Hmm, interesting, I for some reason thought GPT was still a recurrent design of some kind (like long short term memory). I guess we are in a violent agreement here; reading up on its structure, it is very interesting but also seems profoundly unsuitable for - internally - learning the kind of thinking that our "designated sneer targets" freak out so much about. edit: I think their concern is basically that a neural network that learns to predict a next word, would learn some approximation of the process that leads to a human typing that word. Good point about giant fully connected networks (recurrent or otherwise). I'd attribute that to them being even more over parametrized. You need constraints of sort, so that it tends to find a less information intense representation.
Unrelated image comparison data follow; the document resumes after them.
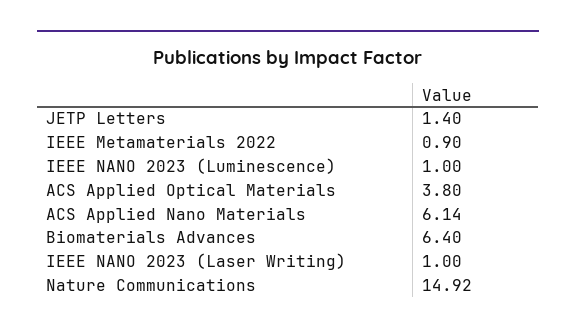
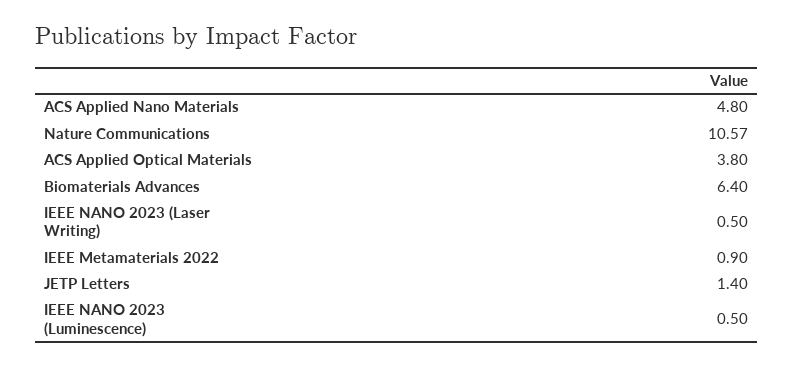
  {
    "JETP Letters": 1.4,
    "IEEE Metamaterials 2022": 0.9,
-   "IEEE NANO 2023 (Luminescence)": 1,
+   "IEEE NANO 2023 (Luminescence)": 0.5,
    "ACS Applied Optical Materials": 3.8,
-   "ACS Applied Nano Materials": 6.14,
+   "ACS Applied Nano Materials": 4.8,
    "Biomaterials Advances": 6.4,
-   "IEEE NANO 2023 (Laser Writing)": 1,
+   "IEEE NANO 2023 (Laser Writing)": 0.5,
-   "Nature Communications": 14.92
+   "Nature Communications": 10.57
  }

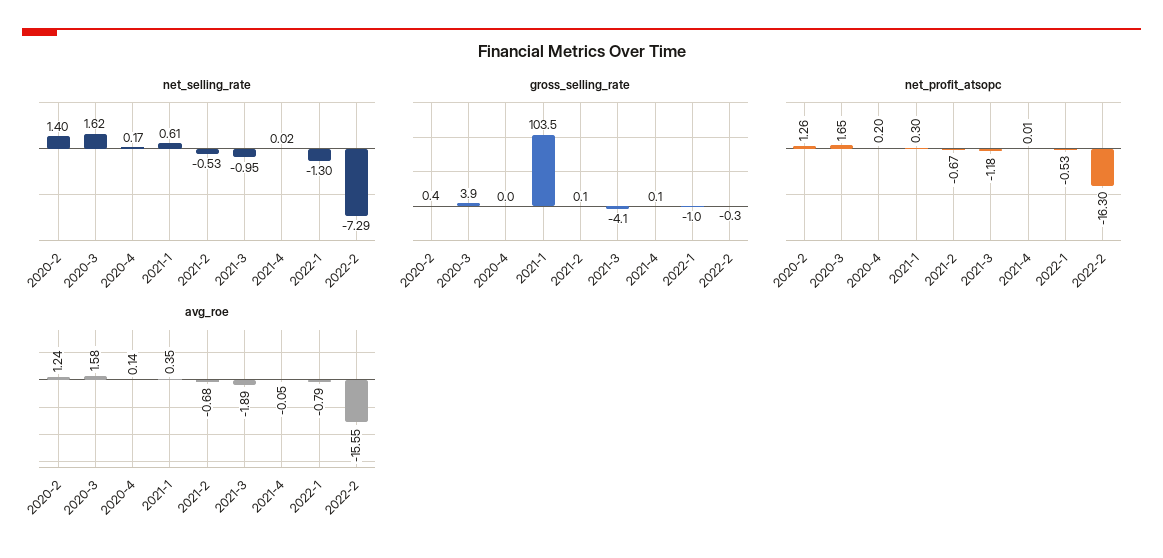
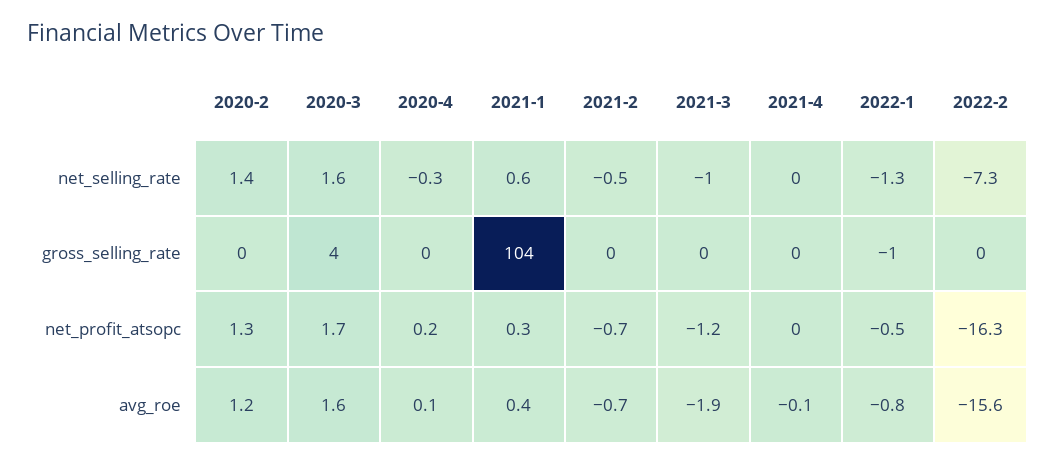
  {
    "net_selling_rate": {
      "2020-2": 1.4,
      "2020-3": 1.62,
-     "2020-4": 0.17,
+     "2020-4": -0.3,
      "2021-1": 0.61,
      "2021-2": -0.53,
      "2021-3": -0.95,
      "2021-4": 0.02,
      "2022-1": -1.3,
      "2022-2": -7.29
    },
    "gross_selling_rate": {
      "2020-2": 0.4,
      "2020-3": 3.9,
      "2020-4": 0,
      "2021-1": 103.5,
      "2021-2": 0.1,
-     "2021-3": -4.1,
+     "2021-3": 0,
      "2021-4": 0.1,
      "2022-1": -1,
      "2022-2": -0.3
    },
    "net_profit_atsopc": {
      "2020-2": 1.26,
      "2020-3": 1.65,
      "2020-4": 0.2,
      "2021-1": 0.3,
      "2021-2": -0.67,
      "2021-3": -1.18,
      "2021-4": 0.01,
      "2022-1": -0.53,
      "2022-2": -16.3
    },
    "avg_roe": {
      "2020-2": 1.24,
      "2020-3": 1.58,
      "2020-4": 0.14,
      "2021-1": 0.35,
      "2021-2": -0.68,
      "2021-3": -1.89,
      "2021-4": -0.05,
      "2022-1": -0.79,
      "2022-2": -15.55
    }
  }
I wouldn't be surprised if it's learning some approximation of the sort of low level automatic language rules our brains apply unconsciously when we talk, but it's not understanding or reasoning the way the singulitarians would like to believe it is. Somebody said in regards to machine learning that we've had rapid progress in learning to do the things humans do automatically without having to think about it, but thinking itself is still a big question mark. Yes, so far I believe progress in neural nets has consisted of finding architectures that have inbuilt constraints and structures such that the network is good at learning what you want it to do. The cost surface slopes nicely down to the parameter values that do what you want, and not to plateaus or saddle points or blind alleys. The constraints remove entire unproductive regions of exploration. Finding those architectures has been part insight, and a large part trial and error.
I'd think the relation to human processes could be akin to that between interpolating between values in an old style book of tables, and some way to actually compute it (e.g. with a ruler and a protractor, or some algorithm). Neural networks certainly do not seem particularly prone to actually figuring somehow homologous algorithms.